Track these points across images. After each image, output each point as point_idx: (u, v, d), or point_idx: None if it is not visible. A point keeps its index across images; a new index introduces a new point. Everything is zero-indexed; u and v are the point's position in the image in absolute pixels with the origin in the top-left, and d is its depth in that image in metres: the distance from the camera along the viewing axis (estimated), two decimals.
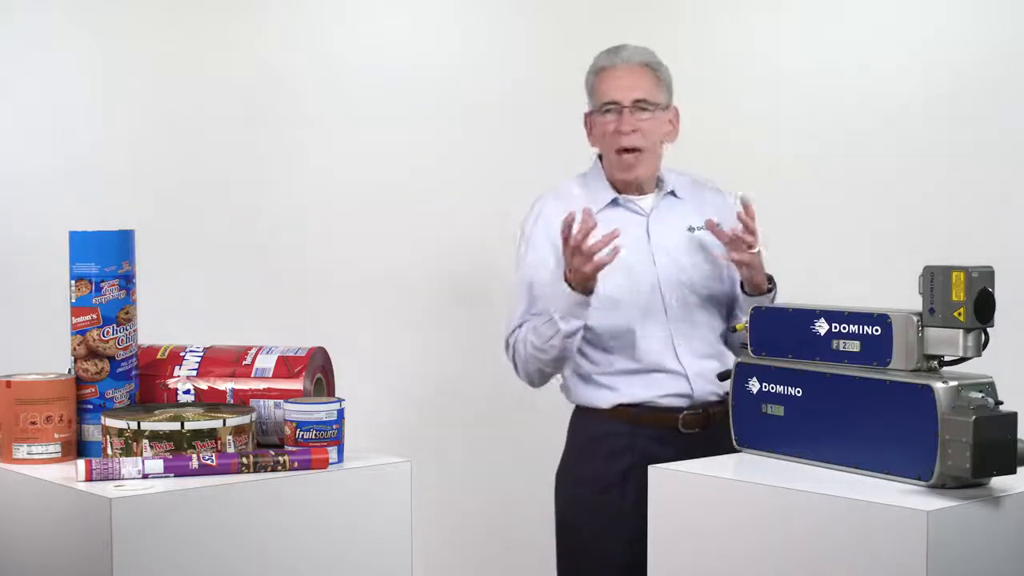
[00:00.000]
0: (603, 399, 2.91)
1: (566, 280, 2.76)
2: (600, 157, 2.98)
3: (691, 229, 2.92)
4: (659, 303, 2.87)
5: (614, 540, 2.85)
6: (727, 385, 2.50)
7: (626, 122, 2.86)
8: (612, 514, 2.85)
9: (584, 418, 2.97)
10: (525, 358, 2.89)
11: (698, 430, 2.83)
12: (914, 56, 3.63)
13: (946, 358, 2.15)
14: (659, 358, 2.87)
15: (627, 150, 2.87)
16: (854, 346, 2.24)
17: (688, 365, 2.86)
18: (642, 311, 2.87)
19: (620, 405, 2.90)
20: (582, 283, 2.73)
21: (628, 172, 2.90)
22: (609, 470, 2.88)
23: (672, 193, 2.96)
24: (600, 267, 2.70)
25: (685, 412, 2.84)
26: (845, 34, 3.70)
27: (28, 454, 2.21)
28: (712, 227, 2.80)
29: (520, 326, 2.91)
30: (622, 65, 2.90)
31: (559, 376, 3.00)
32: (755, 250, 2.75)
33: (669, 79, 2.94)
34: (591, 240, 2.68)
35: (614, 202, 2.93)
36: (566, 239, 2.70)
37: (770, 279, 2.84)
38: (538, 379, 2.96)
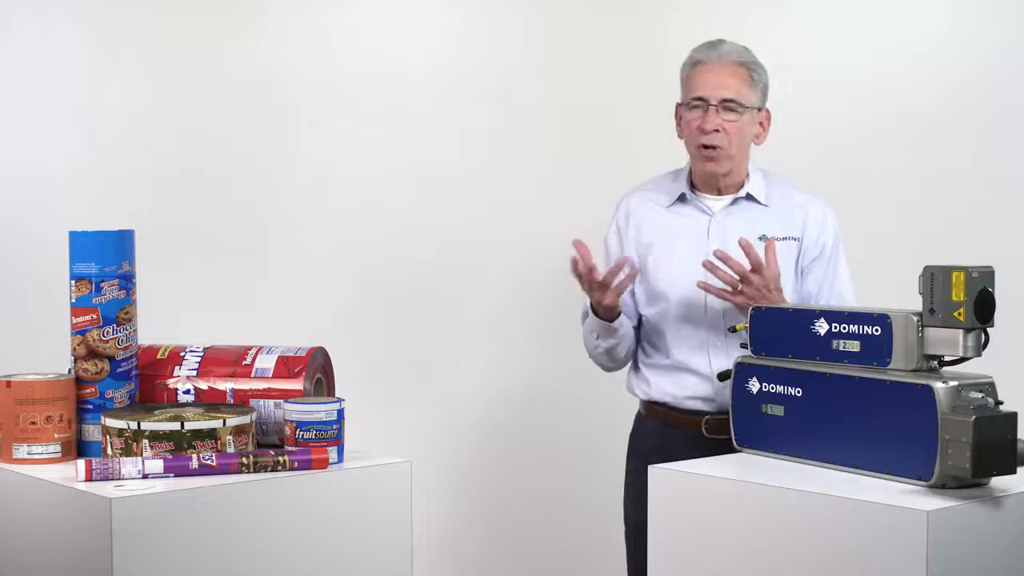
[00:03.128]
0: (641, 389, 2.93)
1: (592, 308, 2.81)
2: None
3: (763, 238, 2.80)
4: (701, 304, 2.82)
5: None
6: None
7: (710, 120, 2.80)
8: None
9: (637, 416, 2.99)
10: (586, 351, 2.96)
11: (725, 437, 2.59)
12: (915, 57, 3.63)
13: (946, 358, 2.14)
14: (691, 358, 2.84)
15: (707, 147, 2.82)
16: (854, 346, 2.23)
17: (718, 370, 2.77)
18: (683, 309, 2.85)
19: (652, 402, 2.90)
20: (605, 312, 2.78)
21: (706, 165, 2.85)
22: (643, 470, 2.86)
23: (750, 197, 2.87)
24: (619, 294, 2.73)
25: (708, 417, 2.80)
26: (846, 36, 3.70)
27: (28, 454, 2.21)
28: (743, 244, 2.67)
29: (586, 316, 2.94)
30: (717, 62, 2.83)
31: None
32: (730, 289, 2.67)
33: (765, 81, 2.87)
34: (599, 275, 2.70)
35: (682, 198, 2.90)
36: (580, 275, 2.73)
37: None
38: (600, 366, 2.99)
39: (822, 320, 2.30)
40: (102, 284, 2.27)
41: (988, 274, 2.09)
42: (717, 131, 2.80)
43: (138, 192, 3.44)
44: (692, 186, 2.91)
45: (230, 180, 3.58)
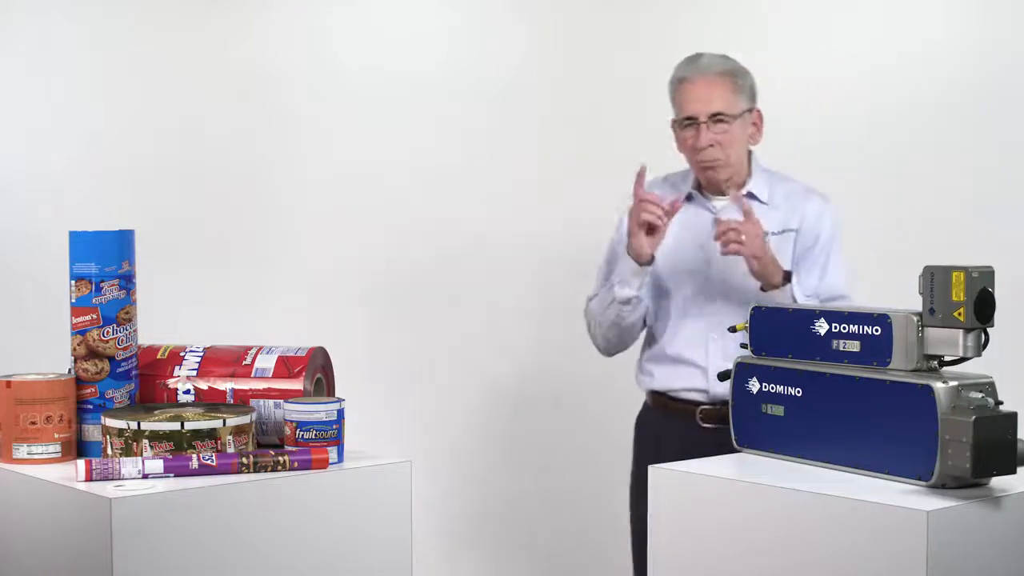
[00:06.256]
0: (644, 383, 3.02)
1: (627, 249, 2.87)
2: None
3: (766, 235, 2.86)
4: (702, 298, 2.93)
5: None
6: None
7: (703, 137, 2.88)
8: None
9: (643, 407, 3.07)
10: (590, 324, 3.02)
11: (720, 426, 2.65)
12: (915, 57, 3.63)
13: (946, 358, 2.14)
14: (687, 350, 2.93)
15: (704, 161, 2.90)
16: (854, 346, 2.23)
17: (713, 363, 2.88)
18: (685, 303, 2.95)
19: (655, 392, 3.00)
20: (636, 253, 2.83)
21: (706, 175, 2.95)
22: (641, 460, 2.94)
23: (751, 195, 2.94)
24: (658, 242, 2.81)
25: (703, 406, 2.90)
26: (846, 36, 3.71)
27: (28, 454, 2.21)
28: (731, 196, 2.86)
29: (594, 296, 3.02)
30: (699, 77, 2.91)
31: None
32: (740, 240, 2.76)
33: (750, 83, 2.94)
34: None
35: (688, 197, 2.98)
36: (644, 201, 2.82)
37: (787, 276, 2.83)
38: (603, 345, 3.05)
39: (822, 320, 2.29)
40: (102, 284, 2.27)
41: (988, 274, 2.08)
42: (711, 146, 2.88)
43: (138, 192, 3.44)
44: (699, 186, 2.99)
45: (230, 180, 3.58)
• • •
What you are asked to do: Transcribe the entries above verbatim, omitting their pictures.

Problem solution:
Track these points across images. After each image, output each point as point_idx: (u, v, d), or point_idx: None if it is not visible. A point keeps its index across images; a new index introduces a new point. Everything is zero-indexed; u and v are the point's position in the image in absolute pixels with the origin in the top-left, and d is its depth in that image in metres: the distance from the camera along the viewing axis (estimated), two decimals.
[00:00.000]
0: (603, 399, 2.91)
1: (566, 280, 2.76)
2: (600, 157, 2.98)
3: (691, 229, 2.92)
4: (659, 303, 2.87)
5: (614, 540, 2.85)
6: (727, 385, 2.50)
7: (626, 122, 2.86)
8: (612, 514, 2.85)
9: (584, 418, 2.97)
10: (525, 358, 2.89)
11: (698, 430, 2.83)
12: (914, 56, 3.63)
13: (946, 358, 2.15)
14: (659, 358, 2.87)
15: (627, 150, 2.87)
16: (854, 346, 2.24)
17: (688, 365, 2.86)
18: (642, 311, 2.87)
19: (620, 405, 2.90)
20: (582, 283, 2.73)
21: (628, 172, 2.90)
22: (609, 470, 2.88)
23: (672, 193, 2.96)
24: (600, 267, 2.70)
25: (685, 412, 2.84)
26: (845, 34, 3.70)
27: (28, 454, 2.21)
28: (712, 227, 2.80)
29: (520, 326, 2.91)
30: (622, 65, 2.90)
31: (559, 376, 3.00)
32: (755, 250, 2.75)
33: (669, 79, 2.94)
34: (591, 240, 2.68)
35: (614, 202, 2.93)
36: (566, 239, 2.70)
37: (770, 279, 2.84)
38: (538, 379, 2.96)
[00:03.128]
0: (641, 389, 2.93)
1: (592, 308, 2.81)
2: None
3: (763, 238, 2.80)
4: (701, 304, 2.82)
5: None
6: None
7: (710, 120, 2.80)
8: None
9: (637, 416, 2.99)
10: (586, 351, 2.96)
11: (725, 437, 2.59)
12: (915, 57, 3.63)
13: (946, 358, 2.14)
14: (691, 358, 2.84)
15: (707, 147, 2.82)
16: (854, 346, 2.23)
17: (718, 370, 2.77)
18: (683, 309, 2.85)
19: (652, 402, 2.90)
20: (605, 312, 2.78)
21: (706, 165, 2.85)
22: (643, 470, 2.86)
23: (750, 197, 2.87)
24: (619, 294, 2.73)
25: (708, 417, 2.80)
26: (846, 36, 3.70)
27: (28, 454, 2.21)
28: (743, 244, 2.67)
29: (586, 316, 2.94)
30: (717, 62, 2.83)
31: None
32: (730, 289, 2.67)
33: (765, 81, 2.87)
34: (599, 275, 2.70)
35: (682, 198, 2.90)
36: (580, 275, 2.73)
37: None
38: (600, 366, 2.99)
39: (822, 320, 2.30)
40: (102, 284, 2.27)
41: (988, 274, 2.09)
42: (717, 131, 2.80)
43: (138, 192, 3.44)
44: (692, 186, 2.91)
45: (230, 180, 3.58)
[00:06.256]
0: (644, 383, 3.02)
1: (627, 249, 2.87)
2: None
3: (766, 235, 2.86)
4: (702, 298, 2.93)
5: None
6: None
7: (703, 137, 2.88)
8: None
9: (643, 407, 3.07)
10: (590, 324, 3.02)
11: (720, 426, 2.65)
12: (915, 57, 3.63)
13: (946, 358, 2.14)
14: (687, 350, 2.93)
15: (704, 161, 2.90)
16: (854, 346, 2.23)
17: (713, 363, 2.88)
18: (685, 303, 2.95)
19: (655, 392, 3.00)
20: (636, 253, 2.83)
21: (706, 175, 2.95)
22: (641, 460, 2.94)
23: (751, 195, 2.94)
24: (658, 242, 2.81)
25: (703, 406, 2.90)
26: (846, 36, 3.71)
27: (28, 454, 2.21)
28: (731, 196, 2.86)
29: (594, 296, 3.02)
30: (699, 77, 2.91)
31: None
32: (740, 240, 2.76)
33: (750, 83, 2.94)
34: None
35: (688, 197, 2.98)
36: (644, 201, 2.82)
37: (787, 276, 2.83)
38: (603, 345, 3.05)
39: (822, 320, 2.29)
40: (102, 284, 2.27)
41: (988, 274, 2.08)
42: (711, 146, 2.88)
43: (138, 192, 3.44)
44: (699, 186, 2.99)
45: (230, 180, 3.58)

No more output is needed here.